Comment calculer une dilution avec C1V1 = C2V2
Publié le 09/06/2026 · 9 min de lecture · Calculateurs du quotidien
Lena Hoffmann — Rédactrice Sciences & Éducation chez OneKitly
Mathématiques · Physique
Vérifié à partir de 2 sources
Utilise C1V1 = C2V2, où C1 et V1 sont la concentration et le volume de la solution mère prélevée, C2 et V2 ceux de la solution diluée obtenue. Tu connais toujours trois des quatre : il suffit de diviser. Pour préparer 500 mL à 0,10 mol/L à partir d'une solution mère à 2,0 mol/L : V1 = C2V2 / C1 = 0,10 × 500 / 2,0 = 25 mL de solution mère. Le solvant ajouté vaut V2 − V1 = 500 − 25 = 475 mL, et non 500 mL — cette soustraction est l'erreur la plus fréquente du sujet. Le facteur de dilution est V2 / V1 = C1 / C2 = 20, ce qui s'écrit dilution au 1:20 selon la convention retenue ici, à savoir une part de solution mère amenée à vingt parts au total. L'équation vaut pour toute concentration exprimée par unité de volume — mol/L, g/L, pourcentage masse sur volume, ppm — parce que les unités se simplifient des deux côtés.

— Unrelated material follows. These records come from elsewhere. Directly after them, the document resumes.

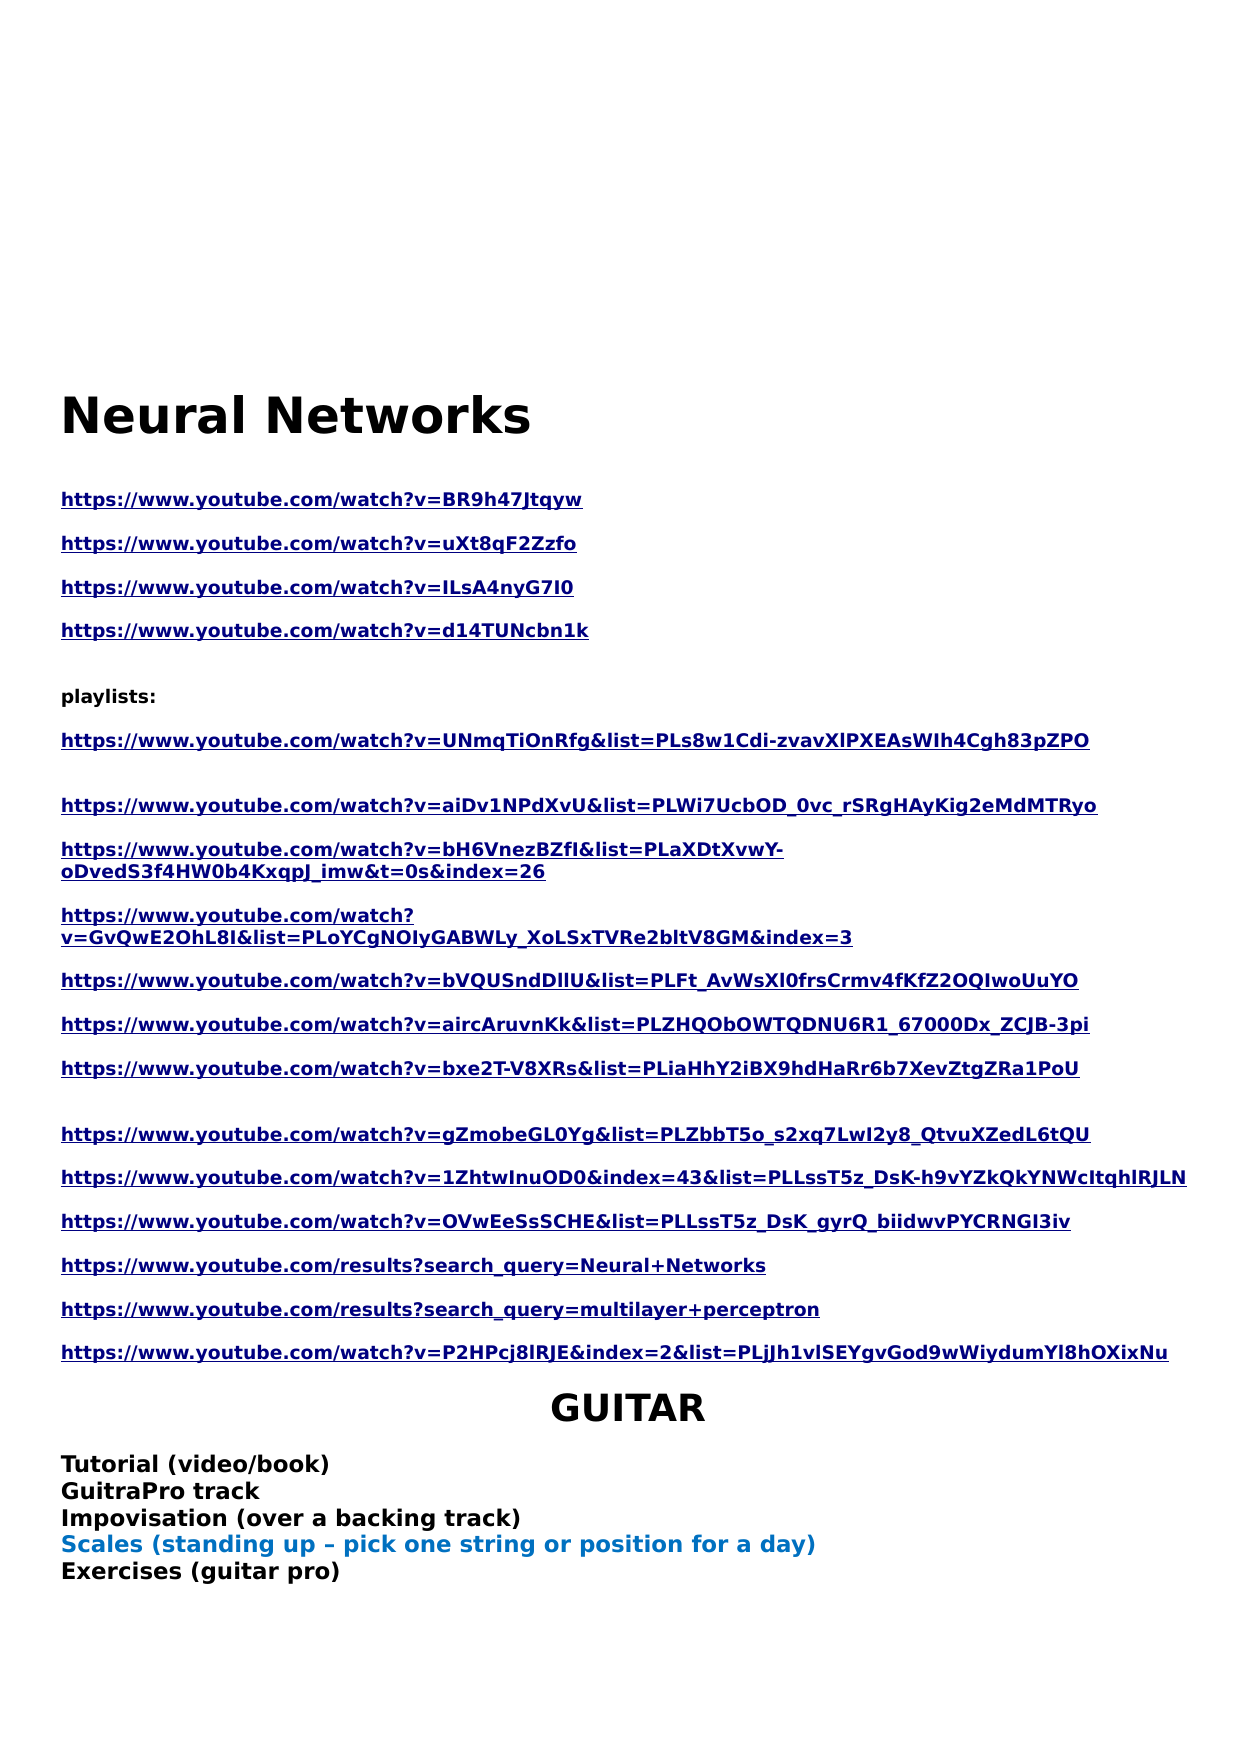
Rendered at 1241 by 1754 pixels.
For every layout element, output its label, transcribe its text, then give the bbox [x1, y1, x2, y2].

text Exercises (guitar pro) [61, 1558, 1195, 1585]
text https://www.youtube.com/watch?v=GvQwE2OhL8I&list=PLoYCgNOIyGABWLy_XoLSxTVRe2bltV8GM&index=3 [61, 905, 1195, 949]
text Neural Networks [61, 387, 1195, 446]
text https://www.youtube.com/watch?v=aircAruvnKk&list=PLZHQObOWTQDNU6R1_67000Dx_ZCJB-3pi [61, 1014, 1195, 1036]
text https://www.youtube.com/watch?v=bxe2T-V8XRs&list=PLiaHhY2iBX9hdHaRr6b7XevZtgZRa1PoU [61, 1058, 1195, 1080]
text https://www.youtube.com/watch?v=bVQUSndDllU&list=PLFt_AvWsXl0frsCrmv4fKfZ2OQIwoUuYO [61, 971, 1195, 992]
text https://www.youtube.com/results?search_query=Neural+Networks [61, 1255, 1195, 1277]
text Scales (standing up – pick one string or position for a day) [61, 1532, 1195, 1558]
text Tutorial (video/book) [61, 1452, 1195, 1478]
text https://www.youtube.com/watch?v=P2HPcj8lRJE&index=2&list=PLjJh1vlSEYgvGod9wWiydumYl8hOXixNu [61, 1342, 1195, 1364]
text https://www.youtube.com/watch?v=ILsA4nyG7I0 [61, 577, 1195, 599]
text https://www.youtube.com/watch?v=bH6VnezBZfI&list=PLaXDtXvwY-oDvedS3f4HW0b4KxqpJ_imw&t=0s&index=26 [61, 839, 1195, 883]
text https://www.youtube.com/watch?v=gZmobeGL0Yg&list=PLZbbT5o_s2xq7LwI2y8_QtvuXZedL6tQU [61, 1124, 1195, 1146]
text https://www.youtube.com/watch?v=BR9h47Jtqyw [61, 489, 1195, 511]
text playlists: [61, 686, 1195, 708]
text https://www.youtube.com/watch?v=UNmqTiOnRfg&list=PLs8w1Cdi-zvavXlPXEAsWIh4Cgh83pZPO [61, 730, 1195, 752]
text https://www.youtube.com/results?search_query=multilayer+perceptron [61, 1299, 1195, 1321]
text https://www.youtube.com/watch?v=OVwEeSsSCHE&list=PLLssT5z_DsK_gyrQ_biidwvPYCRNGI3iv [61, 1211, 1195, 1233]
text GuitraPro track [61, 1478, 1195, 1505]
text https://www.youtube.com/watch?v=aiDv1NPdXvU&list=PLWi7UcbOD_0vc_rSRgHAyKig2eMdMTRyo [61, 796, 1195, 817]
text GUITAR [61, 1386, 1195, 1430]
text https://www.youtube.com/watch?v=d14TUNcbn1k [61, 621, 1195, 642]
text https://www.youtube.com/watch?v=1ZhtwInuOD0&index=43&list=PLLssT5z_DsK-h9vYZkQkYNWcItqhlRJLN [61, 1167, 1195, 1189]
text Impovisation (over a backing track) [61, 1505, 1195, 1532]
text https://www.youtube.com/watch?v=uXt8qF2Zzfo [61, 533, 1195, 555]
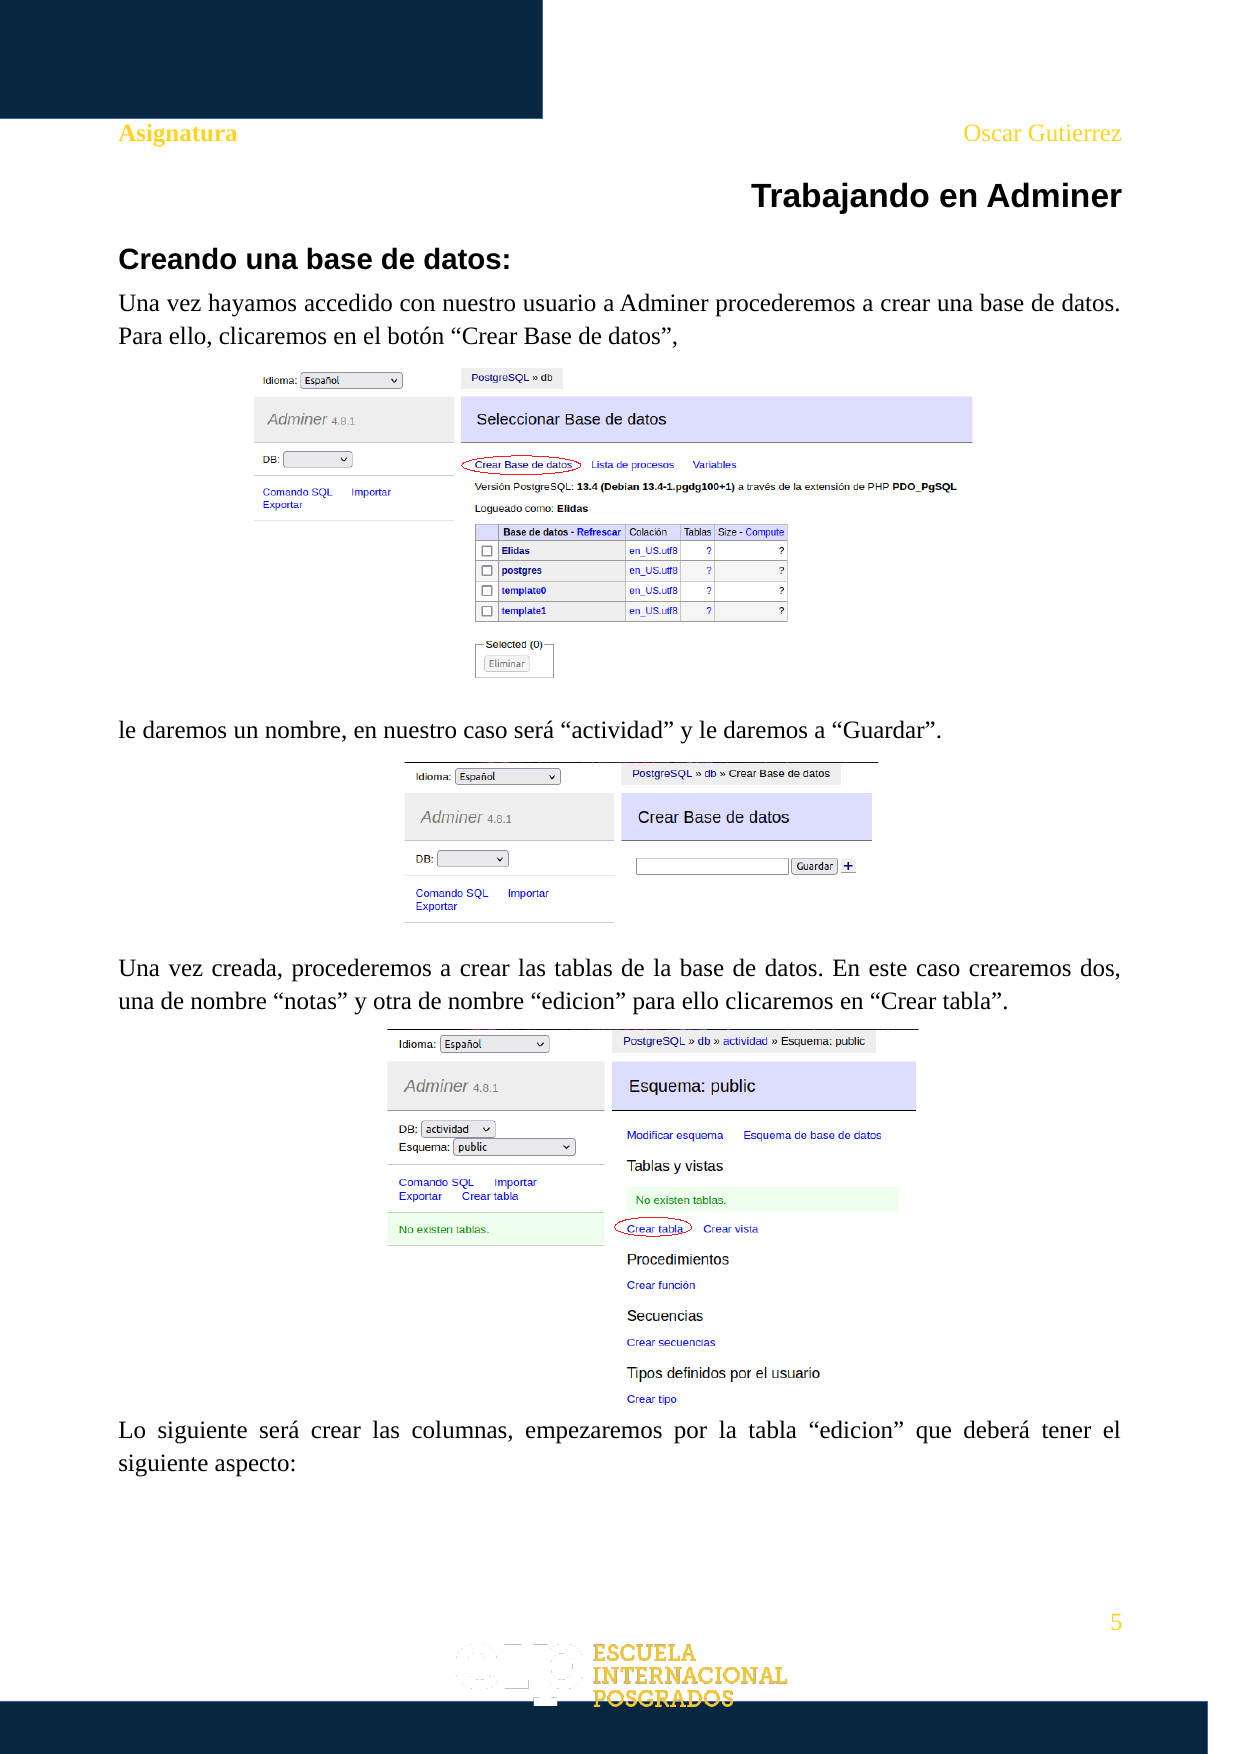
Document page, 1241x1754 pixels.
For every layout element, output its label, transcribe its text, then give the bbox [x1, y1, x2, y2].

text le daremos un nombre, en nuestro caso será “actividad” y le daremos a “Guardar”. [118, 715, 1122, 744]
subtitle Creando una base de datos: [118, 242, 1122, 276]
picture [452, 1614, 788, 1712]
picture [387, 1029, 919, 1415]
text Una vez hayamos accedido con nuestro usuario a Adminer procederemos a crear una base de datos. Para ello, clicaremos en el botón “Crear Base de datos”, [118, 288, 1122, 350]
text Lo siguiente será crear las columnas, empezaremos por la tabla “edicion” que deberá tener el siguiente aspecto: [118, 1415, 1122, 1477]
picture [404, 762, 879, 928]
subtitle Trabajando en Adminer [118, 176, 1122, 215]
picture [253, 368, 987, 688]
text Una vez creada, procederemos a crear las tablas de la base de datos. En este caso crearemos dos, una de nombre “notas” y otra de nombre “edicion” para ello clicaremos en “Crear tabla”. [118, 953, 1122, 1015]
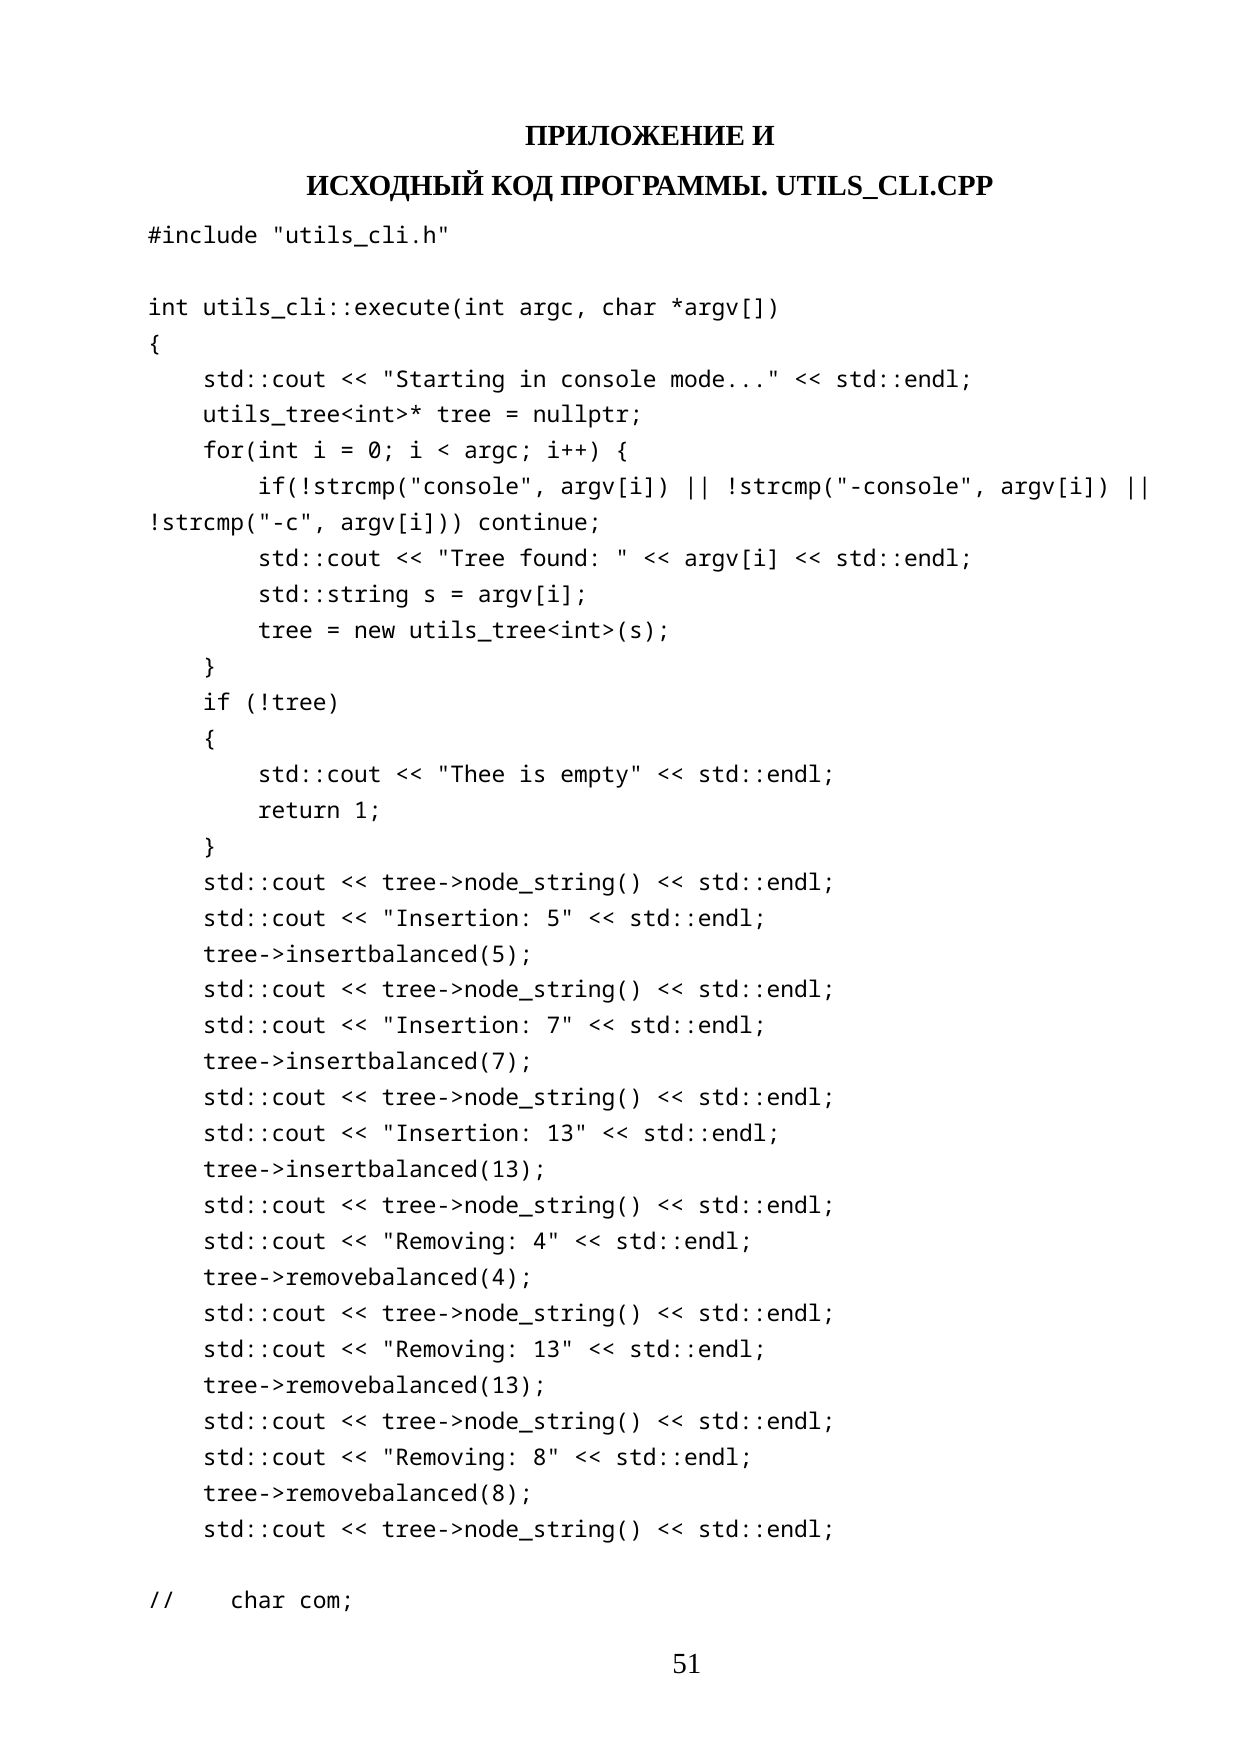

Résous le terme manquant, puis traduis le résultat en geste de paillasse. L'étape que presque tout le monde saute : le solvant à ajouter vaut V2 moins V1, et non V2.
Ce que l'équation conserve réellement
C1V1 = C2V2 est une affirmation sur le soluté, pas sur le liquide. Une concentration multipliée par un volume est une quantité de matière : le membre de gauche compte les moles prélevées dans le flacon de solution mère, celui de droite les moles présentes dans la fiole une fois terminé. Diluer ajoute du solvant et rien d'autre, donc cette quantité ne peut pas changer, et l'équation n'est que l'égalité entre ses deux écritures. Vue ainsi, la logique saute aux yeux : si la concentration est divisée par un facteur, le volume doit être multiplié par le même facteur, puisque leur produit est fixé.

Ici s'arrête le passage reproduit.